▶ [WHAT TO PRODUCE] Exact wording is required: give all the records again, minus the pictures.

[Intrinsic camera parameters]
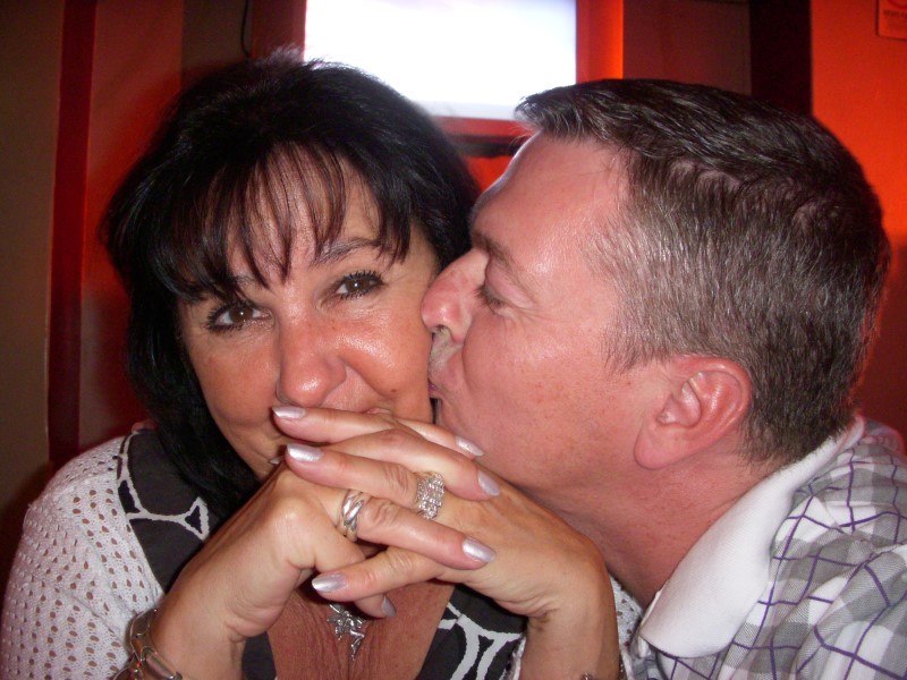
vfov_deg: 37.7
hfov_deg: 49.0
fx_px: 996
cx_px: 454
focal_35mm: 38
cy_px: 340
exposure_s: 1/2
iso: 400
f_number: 3.3
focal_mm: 6.3
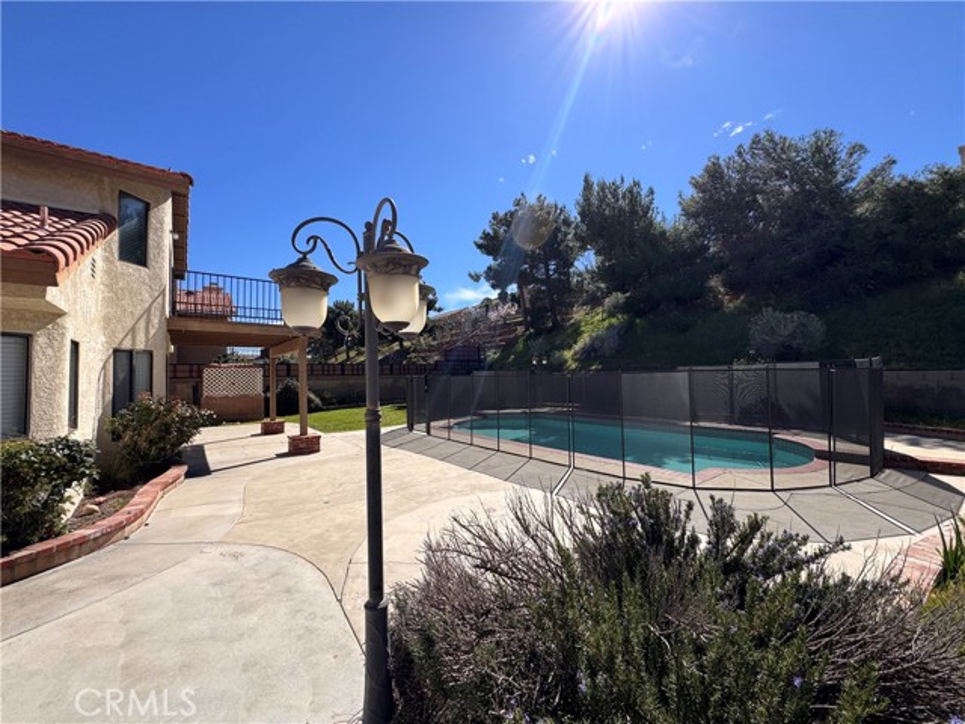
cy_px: 362
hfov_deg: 102.1
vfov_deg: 85.7
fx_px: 390
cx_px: 482
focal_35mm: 14
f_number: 2.2
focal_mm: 2.22
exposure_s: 1/2146
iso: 50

▶ [EXPECTED OUTPUT]
vfov_deg: 37.7
hfov_deg: 49.0
fx_px: 996
cx_px: 454
focal_35mm: 38
cy_px: 340
exposure_s: 1/2
iso: 400
f_number: 3.3
focal_mm: 6.3
cy_px: 362
hfov_deg: 102.1
vfov_deg: 85.7
fx_px: 390
cx_px: 482
focal_35mm: 14
f_number: 2.2
focal_mm: 2.22
exposure_s: 1/2146
iso: 50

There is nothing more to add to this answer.